● What this task involves
Every line from the opening of the records to the line with "39: (446, 162, 1.67)" should be restated exactly, with both ends included and the pictures left out.

(Data listing Opens)

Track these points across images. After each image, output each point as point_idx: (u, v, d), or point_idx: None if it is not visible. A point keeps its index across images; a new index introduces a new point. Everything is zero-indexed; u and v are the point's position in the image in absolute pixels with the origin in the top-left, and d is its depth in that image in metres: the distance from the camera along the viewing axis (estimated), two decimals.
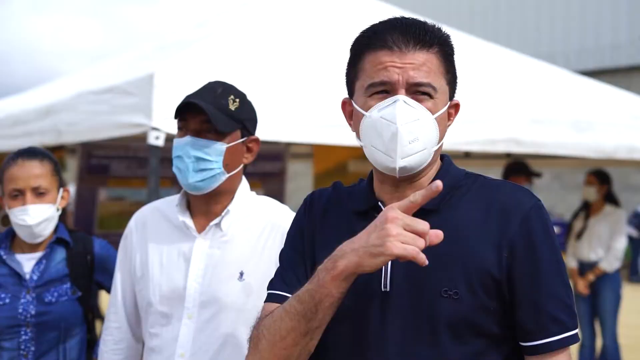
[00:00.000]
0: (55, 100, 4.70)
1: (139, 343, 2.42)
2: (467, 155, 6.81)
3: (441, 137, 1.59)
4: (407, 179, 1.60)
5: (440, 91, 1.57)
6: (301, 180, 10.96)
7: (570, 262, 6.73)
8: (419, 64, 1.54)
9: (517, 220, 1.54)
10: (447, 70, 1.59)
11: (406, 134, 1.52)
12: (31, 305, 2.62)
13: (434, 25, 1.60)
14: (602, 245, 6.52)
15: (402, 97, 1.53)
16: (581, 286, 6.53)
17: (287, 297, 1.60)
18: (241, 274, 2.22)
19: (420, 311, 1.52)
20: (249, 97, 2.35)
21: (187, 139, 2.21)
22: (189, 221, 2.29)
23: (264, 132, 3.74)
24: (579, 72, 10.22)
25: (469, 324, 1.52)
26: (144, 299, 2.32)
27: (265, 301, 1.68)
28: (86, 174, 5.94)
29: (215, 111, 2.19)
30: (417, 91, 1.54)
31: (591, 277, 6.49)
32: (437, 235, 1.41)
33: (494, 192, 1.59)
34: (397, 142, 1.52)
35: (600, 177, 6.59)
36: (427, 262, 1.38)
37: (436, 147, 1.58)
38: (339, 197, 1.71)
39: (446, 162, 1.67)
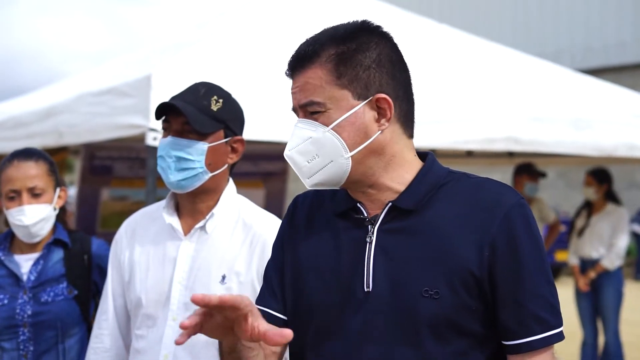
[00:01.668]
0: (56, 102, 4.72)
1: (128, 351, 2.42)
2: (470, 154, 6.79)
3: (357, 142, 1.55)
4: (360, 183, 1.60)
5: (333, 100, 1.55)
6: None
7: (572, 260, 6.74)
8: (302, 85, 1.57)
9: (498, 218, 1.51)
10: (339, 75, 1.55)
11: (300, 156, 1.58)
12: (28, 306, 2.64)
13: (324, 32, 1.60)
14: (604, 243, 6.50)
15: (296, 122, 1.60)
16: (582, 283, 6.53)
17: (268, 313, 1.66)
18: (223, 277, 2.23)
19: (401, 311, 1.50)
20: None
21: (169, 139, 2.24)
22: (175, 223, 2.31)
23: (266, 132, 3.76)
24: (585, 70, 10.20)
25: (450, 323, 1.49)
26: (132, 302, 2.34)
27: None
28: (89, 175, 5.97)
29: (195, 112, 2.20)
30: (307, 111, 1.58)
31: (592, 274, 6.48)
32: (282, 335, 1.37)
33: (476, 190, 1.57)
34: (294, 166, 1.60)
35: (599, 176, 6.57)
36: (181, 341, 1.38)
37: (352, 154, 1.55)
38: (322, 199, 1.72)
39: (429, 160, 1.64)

(Data listing Closes)

● Exercise response
Track these points across images. After each image, output each point as point_idx: (u, v, d), or point_idx: None if it is not visible. A point keeps its index across images; a new index introduces a new point. Everything is zero-indexed; u and v are the point's position in the image in absolute pixels with the origin in the top-left, and d is its depth in that image in metres: the distance from the camera along the viewing axis (estimated), two decimals.
[00:00.000]
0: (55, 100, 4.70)
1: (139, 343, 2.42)
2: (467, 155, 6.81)
3: (441, 137, 1.59)
4: (407, 179, 1.60)
5: (440, 91, 1.57)
6: (301, 180, 10.96)
7: (570, 262, 6.73)
8: (419, 64, 1.54)
9: (517, 220, 1.54)
10: (447, 70, 1.59)
11: (406, 134, 1.52)
12: (31, 305, 2.62)
13: (434, 25, 1.60)
14: (602, 245, 6.52)
15: (402, 97, 1.53)
16: (581, 286, 6.53)
17: (287, 297, 1.60)
18: (241, 274, 2.22)
19: (420, 311, 1.52)
20: (249, 97, 2.35)
21: (187, 139, 2.21)
22: (189, 221, 2.29)
23: (264, 132, 3.74)
24: (579, 72, 10.22)
25: (469, 324, 1.52)
26: (144, 299, 2.32)
27: (265, 301, 1.68)
28: (86, 174, 5.94)
29: (215, 111, 2.19)
30: (417, 91, 1.54)
31: (591, 277, 6.49)
32: (437, 235, 1.41)
33: (494, 192, 1.59)
34: (397, 142, 1.52)
35: (600, 177, 6.59)
36: (427, 262, 1.38)
37: (436, 147, 1.58)
38: (339, 197, 1.71)
39: (446, 162, 1.67)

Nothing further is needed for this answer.